* **Records provided**
----------------

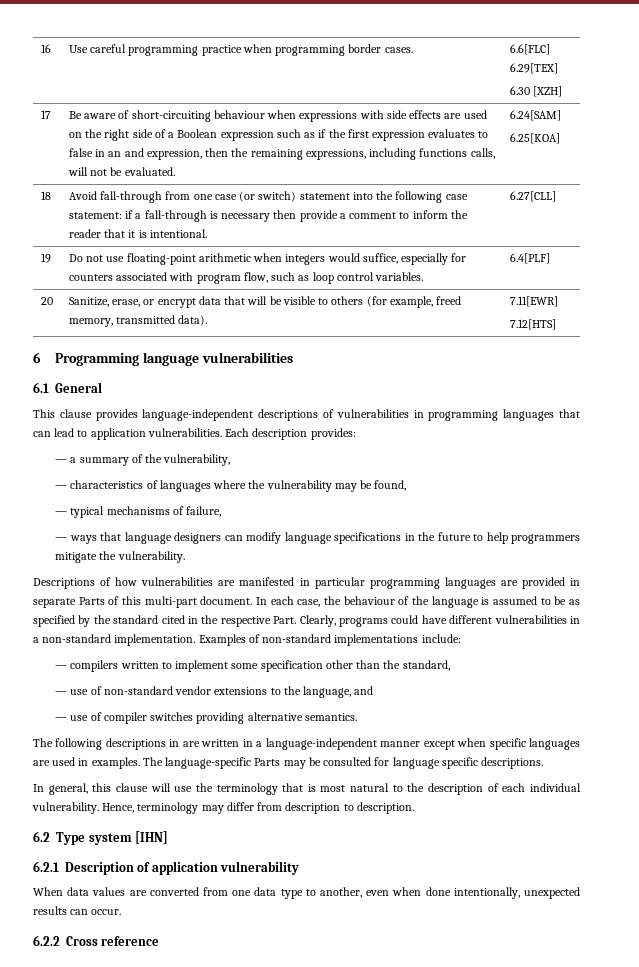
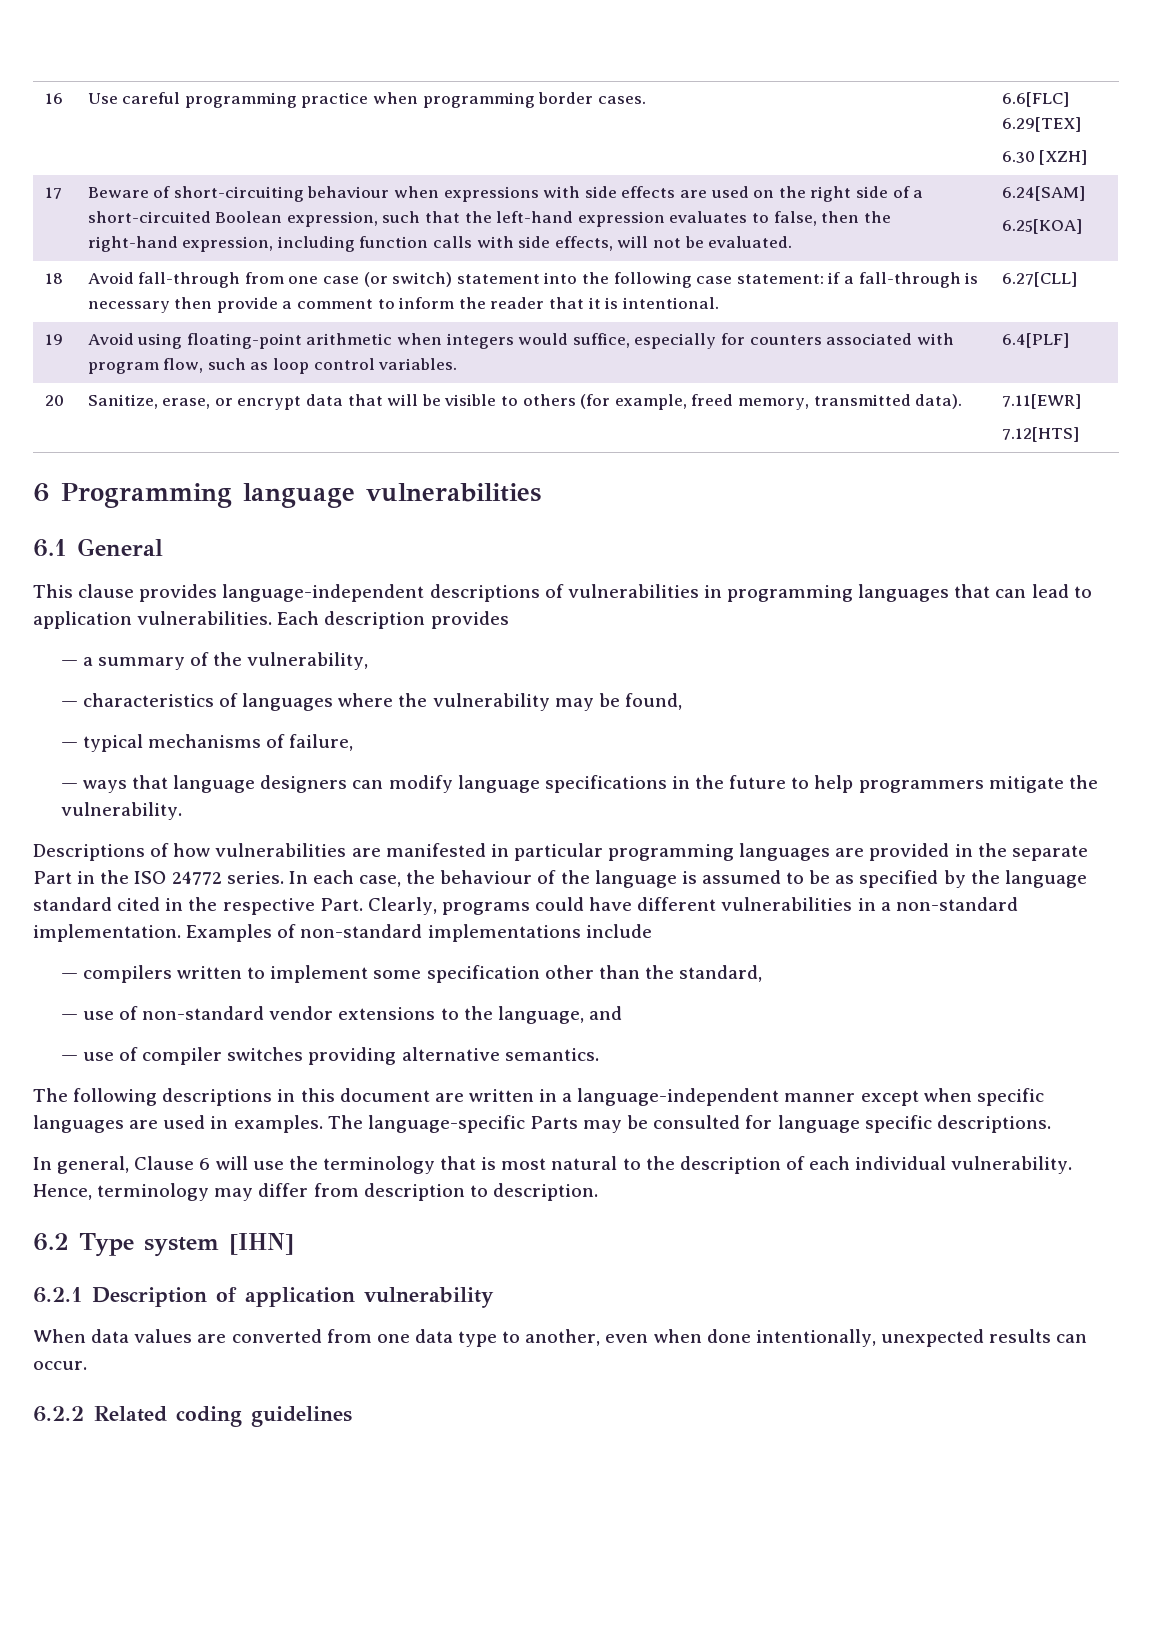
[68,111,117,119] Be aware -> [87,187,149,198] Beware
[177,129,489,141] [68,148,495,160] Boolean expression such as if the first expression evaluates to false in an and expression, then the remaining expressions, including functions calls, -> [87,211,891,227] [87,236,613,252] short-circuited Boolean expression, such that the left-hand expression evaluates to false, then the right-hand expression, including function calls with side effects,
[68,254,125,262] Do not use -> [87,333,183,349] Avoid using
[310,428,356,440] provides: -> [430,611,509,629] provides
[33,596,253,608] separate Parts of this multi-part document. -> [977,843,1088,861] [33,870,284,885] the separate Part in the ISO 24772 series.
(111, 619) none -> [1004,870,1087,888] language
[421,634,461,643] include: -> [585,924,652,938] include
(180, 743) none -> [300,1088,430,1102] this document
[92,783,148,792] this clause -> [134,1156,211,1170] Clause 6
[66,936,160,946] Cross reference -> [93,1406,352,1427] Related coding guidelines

----------------

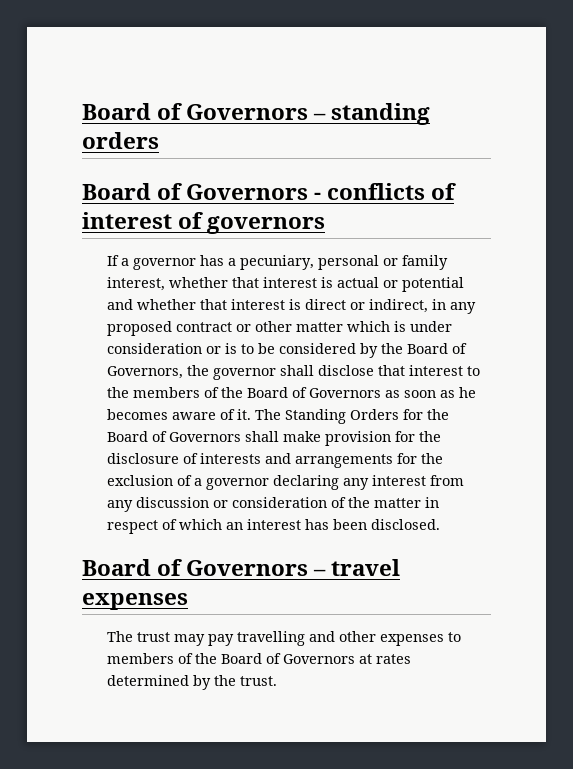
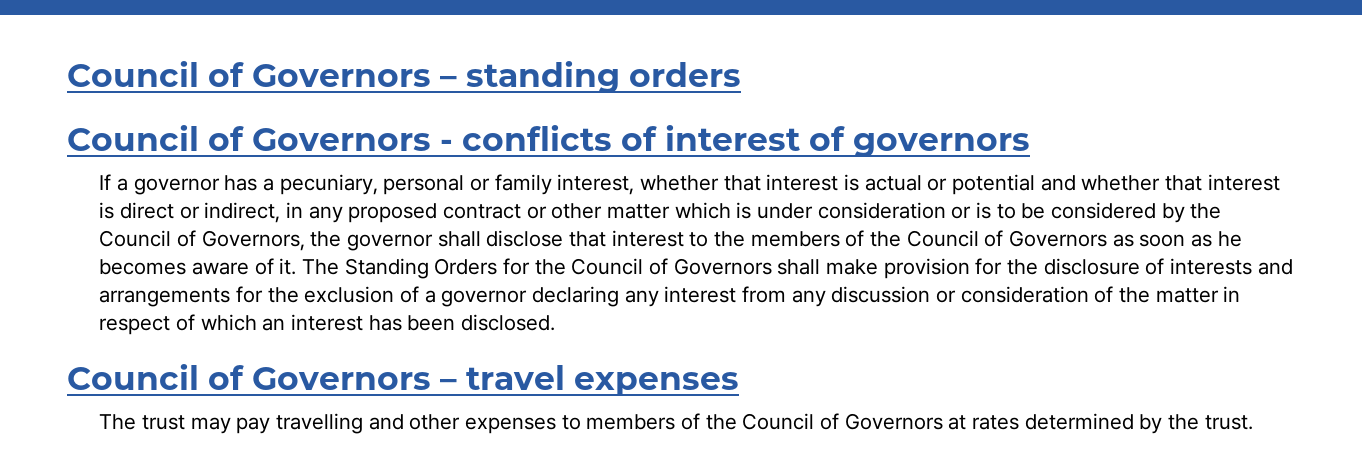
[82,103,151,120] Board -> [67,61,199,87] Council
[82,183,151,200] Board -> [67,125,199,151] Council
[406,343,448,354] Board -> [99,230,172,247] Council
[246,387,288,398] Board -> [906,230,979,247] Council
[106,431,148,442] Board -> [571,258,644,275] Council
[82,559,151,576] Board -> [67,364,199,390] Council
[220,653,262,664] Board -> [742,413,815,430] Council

----------------

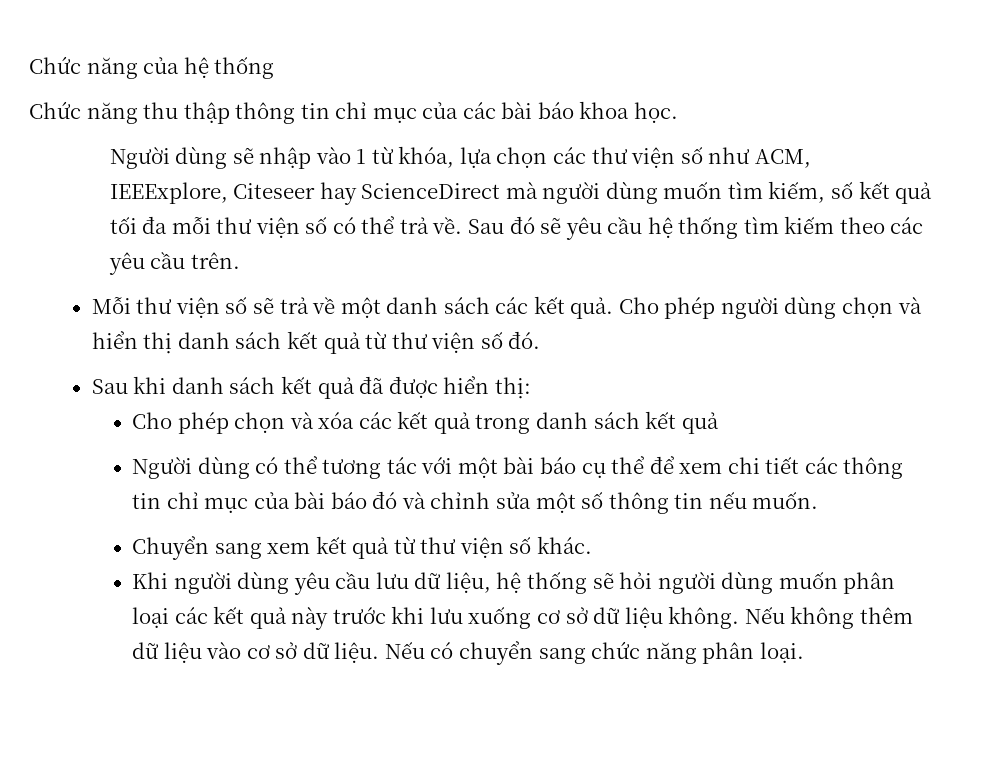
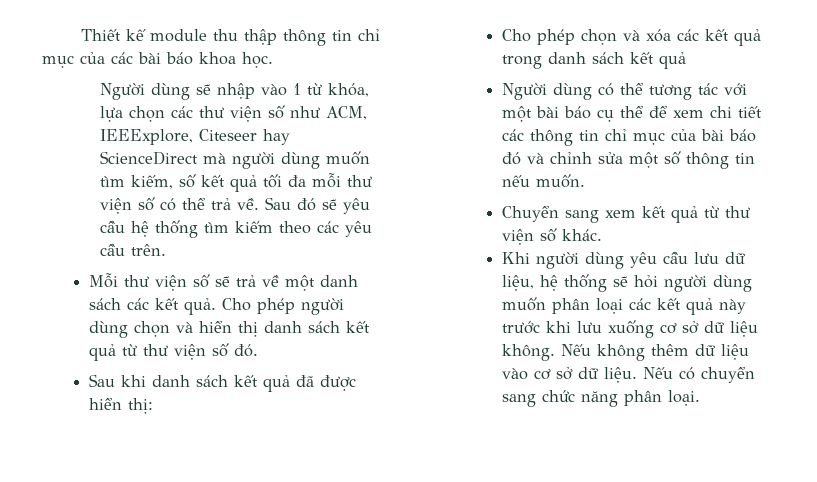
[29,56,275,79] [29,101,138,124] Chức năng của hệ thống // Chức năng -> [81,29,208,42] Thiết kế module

----------------

* **Task requirements**
Find the lines above holding the word "this" and show them.

* **Exercise solution**
[33,596,253,608] separate Parts of this multi-part document. -> [977,843,1088,861] [33,870,284,885] the separate Part in the ISO 24772 series.
(180, 743) none -> [300,1088,430,1102] this document
[92,783,148,792] this clause -> [134,1156,211,1170] Clause 6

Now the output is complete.